For the past several years, Crosswinds Community Christian Reformed Church and Grace Community Church (Reformed Church in America) were simply neighbors worshiping kitty-corner from each other at the intersection of Riley St. and 136th Ave. in Holland, Mich.

Recently, however, the two congregations became partners, forming a unique cross-denominational union called Intersection Ministries.

Crosswinds, which until July had worshiped in a school cafeteria, and Grace, which just celebrated its 50th anniversary, now share facilities, staff, and finances, but maintain separate congregations and pastors.

The two churches join together in outreach efforts and midweek ministries, including Wednesday night dinners and activities such as Bible studies and youth group.

The arrangement follows a model known in the RCA as a federated church, which is similar to a union church in the CRC, but whose denominational membership counts are kept separate.

Over a year ago, Grace invited Crosswinds to rent its gymnasium. Soon both churches realized there was potential for greater partnership.

“Both had some things that the other needed,” said Jeff Meyer, pastor at Crosswinds. Grace wanted to make more inroads with the surrounding community, which had been changing demographically. A multiethnic congregation, Crosswinds had been making such connections successfully.

--------------------------------------------------

**Written task:** Continue the passage about the two Holland congregations forming Intersection Ministries, picking up after its final sentence.

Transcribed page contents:
--------------------------------------------------

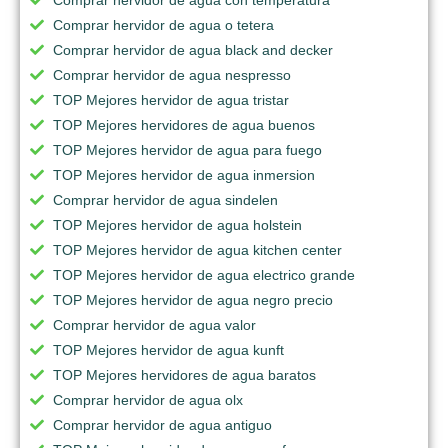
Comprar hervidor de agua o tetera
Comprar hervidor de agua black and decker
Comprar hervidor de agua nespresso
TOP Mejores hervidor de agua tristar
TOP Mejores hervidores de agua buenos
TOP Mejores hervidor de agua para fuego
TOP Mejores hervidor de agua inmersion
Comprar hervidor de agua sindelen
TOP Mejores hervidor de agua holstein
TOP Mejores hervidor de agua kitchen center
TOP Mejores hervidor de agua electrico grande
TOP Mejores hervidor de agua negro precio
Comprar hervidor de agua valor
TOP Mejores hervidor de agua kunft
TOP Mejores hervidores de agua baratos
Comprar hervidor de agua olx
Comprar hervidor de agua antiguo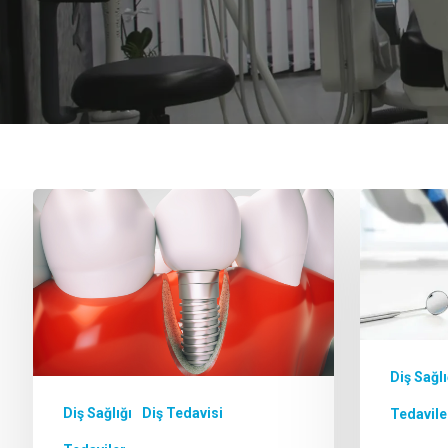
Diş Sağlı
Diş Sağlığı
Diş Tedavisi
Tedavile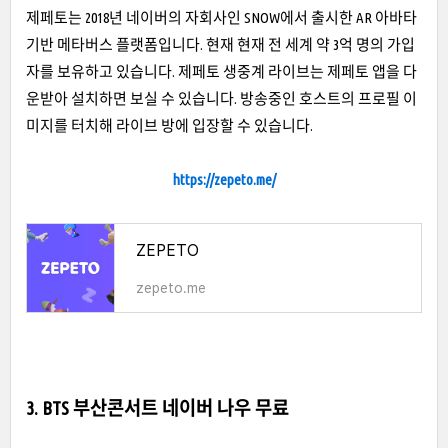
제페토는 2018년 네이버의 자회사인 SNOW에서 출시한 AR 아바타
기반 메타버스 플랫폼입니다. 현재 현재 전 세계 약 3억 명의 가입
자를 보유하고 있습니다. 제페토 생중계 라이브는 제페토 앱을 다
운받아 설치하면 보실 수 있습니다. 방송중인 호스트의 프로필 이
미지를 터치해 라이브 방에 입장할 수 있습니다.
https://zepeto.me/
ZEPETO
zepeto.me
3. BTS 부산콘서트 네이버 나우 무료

--------------------------------------------------

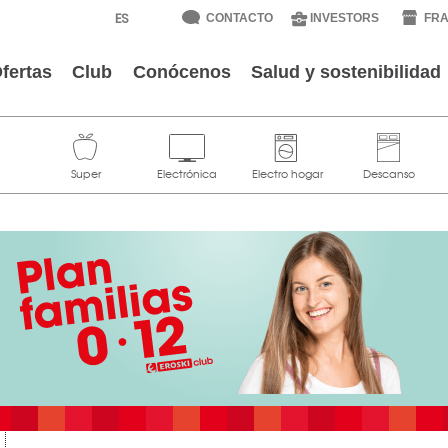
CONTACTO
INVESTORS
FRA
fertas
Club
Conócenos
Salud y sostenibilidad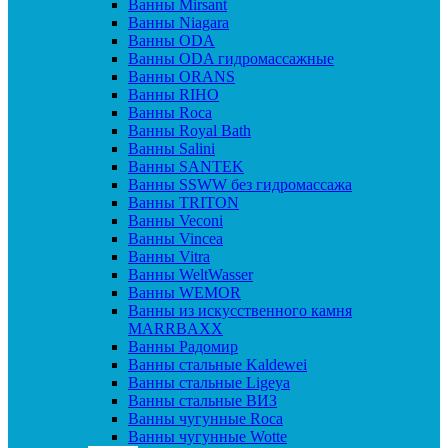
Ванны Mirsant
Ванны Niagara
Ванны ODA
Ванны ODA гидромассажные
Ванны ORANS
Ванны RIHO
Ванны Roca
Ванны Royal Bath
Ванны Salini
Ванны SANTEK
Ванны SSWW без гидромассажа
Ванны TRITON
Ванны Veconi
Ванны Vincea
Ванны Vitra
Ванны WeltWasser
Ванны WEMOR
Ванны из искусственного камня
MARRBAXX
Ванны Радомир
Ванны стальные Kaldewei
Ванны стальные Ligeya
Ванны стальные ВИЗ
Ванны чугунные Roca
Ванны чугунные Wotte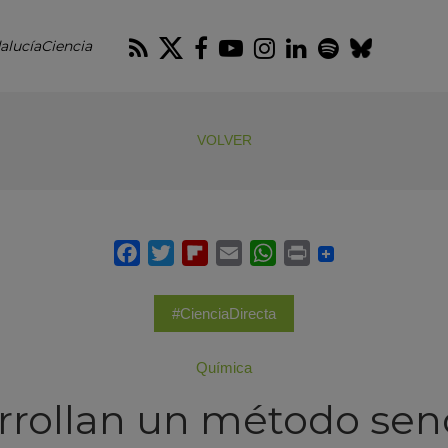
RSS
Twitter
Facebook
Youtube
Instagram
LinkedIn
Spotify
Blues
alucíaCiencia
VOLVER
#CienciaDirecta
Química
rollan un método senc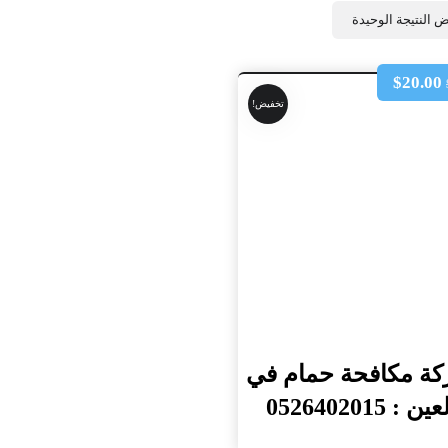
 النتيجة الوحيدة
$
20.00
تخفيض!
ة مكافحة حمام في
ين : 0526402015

--------------------------------------------------

**Reply:**
Crosswinds, on the other hand, was looking for a more permanent place to call home. “We didn’t want to be tenants forever,” Meyer said. Crosswinds also lacked a place to hold midweek ministries. Grace’s campus, he said, “is highly visible with generous buildings and flexible space.”

On Sundays Crosswinds now worships in the gymnasium; across the parking lot, Grace worships in the sanctuary. Each church maintains access to both buildings.

“Part of the real success in blending is the fact we didn’t merge together our worship,” Meyer said. “It allows us to retain our distinctive character but at the same time learn from each other.”

The partnership, made possible through a grant from the denomination’s Sustaining Congregational Excellence program, launched publicly in September with a two-day community festival attended by over 250 people not already connected to either church.